Am 17.07.2026 um 11:30 Uhr wurde ich vom Hausleiter, Herrn MTAL Lohmeier, zu einem Gespräch vorgeladen. An dem Gespräch nahmen ferner zwei Sozialarbeiterinnen der JVA teil, namentlich Frau Mahlow sowie eine weitere Sozialarbeiterin, deren Name mir nicht bekannt ist.
Herr MTAL Lohmeier teilte mir mit, dass im Zusammenhang mit meiner veröffentlichten Videoansprache an die Abgeordneten des Deutschen Bundestages eine Prüfung eingeleitet worden sei und er angeordnet habe, mir für die Dauer von drei Monaten die Möglichkeit zur Durchführung von Videotelefonaten zu sperren. Auf meine Frage nach der rechtlichen Grundlage dieser Entscheidung erhielt ich keine Antwort.

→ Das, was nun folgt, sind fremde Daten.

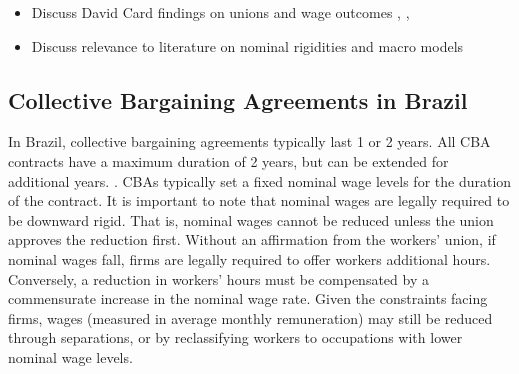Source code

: \documentclass[12pt]{article}
\begin{document}
		\begin{itemize}
			\item Discuss David Card findings on unions and wage outcomes \cite{cardUnexpectedInflationReal1990}, \cite{cardEffectUnionsStructure1996}, \cite{cardStrikesBargainingSurvey1990}
			\item Discuss relevance to literature on nominal rigidities and macro models \cite{taylorStayingPowerStaggered2016} \cite{taylorChapter15Staggered1999} \cite{fukuiTheoryWageRigidity}
		\end{itemize}

		\subsection{Collective Bargaining Agreements in Brazil}
		In Brazil, collective bargaining agreements typically last 1 or 2 years. All CBA contracts have a maximum duration of 2 years, but can be extended for additional years. \cite{lagosLaborMarketInstitutions2021}. CBAs typically set a fixed nominal wage levels for the duration of the contract. It is important to note that nominal wages are legally required to be downward rigid. That is, nominal wages cannot be reduced unless the union approves the reduction first. Without an affirmation from the workers' union, if nominal wages fall, firms are legally required to offer workers additional hours. Conversely, a reduction in workers' hours must be compensated by a commensurate increase in the nominal wage rate. \cite{EnglishTranslationConsolidation2010}
		Given the constraints facing firms, wages (measured in average monthly remuneration) may still be reduced through separations, or by reclassifying workers to occupations with lower nominal wage levels. 
\end{document}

Mir wurde daraufhin Gelegenheit gegeben, mich zu äußern. Ich erklärte, dass ich keine gesetzliche Bestimmung verletzt habe und dass auch die Vorschriften zum Schutz personenbezogener Daten hier nicht einschlägig seien. Ich bestand auf der Aushändigung einer schriftlichen Entscheidung, die ich umgehend veröffentlichen und rechtlich anfechten werde. Zur inhaltlichen Substanz meiner Videoansprache — also zu den darin erhobenen Vorwürfen gegen den zuständigen Richter und die Berliner Justiz — wurde in dem Gespräch kein einziges Wort geäußert.
Nach meiner Rückkehr in die Zelle stellte ich fest, dass der Zugang zu Videotelefonaten für mich tatsächlich gesperrt worden war.
Diese Sanktion erfolgte unmittelbar im zeitlichen Zusammenhang mit der Veröffentlichung meiner öffentlichen Erklärung gegen Richter Groß und OStA Wachs, ohne dass mir eine Rechtsgrundlage genannt oder eine schriftliche, rechtsmittelfähige Entscheidung ausgehändigt wurde. Dies reiht sich in das bereits dokumentierte Muster der Isolation von Presse und Öffentlichkeit ein.